Have you both tried to figure out a solution? You are kinda in the wrong for doing crap that early in the morning when HE owns the house and he has to be up early with a normal job.
And your kinda coming off as an ass calling him a boring adult and being pissy about his habits.
@CaptainCody said:
He sounds like a whiny bitch to struggle that hard with sleeping.
I dont think a problem like that makes someone a whiny bitch. I am a light sleeper too and had to start using ear plugs do too being woken up by my roommate all the time, and it used to suck especially when I had to wake up early for work.
@joshwent said:
egg cartons have no effect on sound. people just use them because they're a similar shape to the foam found on the walls of some recording booths, but the shape has nothing to do it.
stopping sound is just all about physically preventing the sound waves to pass, so the more dense a material is, the better. So many super thick blankets, some rubber floor mats, even stacking books around the door should help do the trick.
also, dude's absolutely heard you having sex. no question. just have your GF yell his name out every once in a while to smooth it over.

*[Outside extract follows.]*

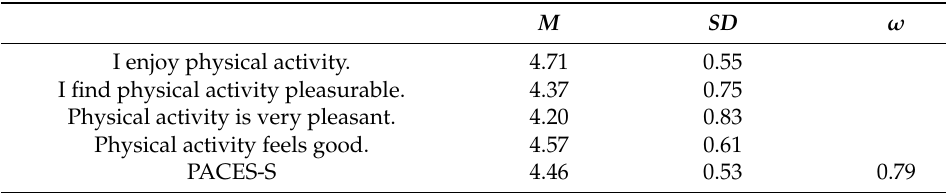
Table 1. Descriptive statistics of Study 1.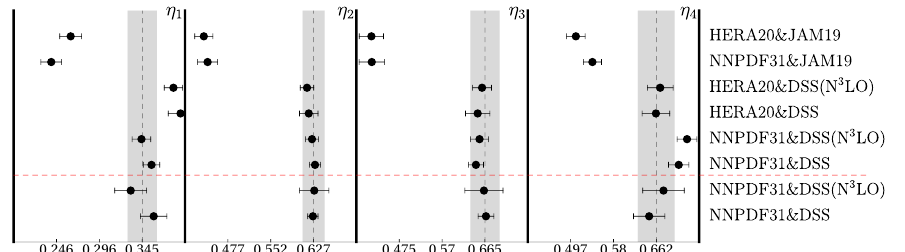
Figure 10 . Comparison of NP parameter for unpolarized TMDFF extracted in di(cid:11)erent (cid:12)ts. The values above the red-dashed line are extracted in (cid:12)t of SIDIS data with (cid:12)xed TMD evolution and TMDPDF, see table 6. The values below the red-dashed line are extracted in global (cid:12)t of DY and SIDIS data, see table 9. The vertical dashed lines and gray boxes correspond to average mean and standard deviation of the results of the global (cid:12)t. The input collinear distributions are marked in the right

You're right about the dense material, wrong about the shape. A very massive material is very difficult to vibrate so the heavier something is, the less noise gets through. You're wrong about the shape of the material. The shape of the material absolutely has noise reduction properties, there's a reason the insulating material is shaped like that. When the sound hits the angled material it bounces back and hits the other wall of it and continues to do so in exponentially increasing frequency until it reaches the vertex. Every time the sound wave bounces off the surface it loses energy and eventually fades away. This same principle is why foam is noise attenuating, the small air pockets in the foam can be modeled as blunt angled surfaces within the material and trap sound, in the same manner as previously described, as the sound passes through the material.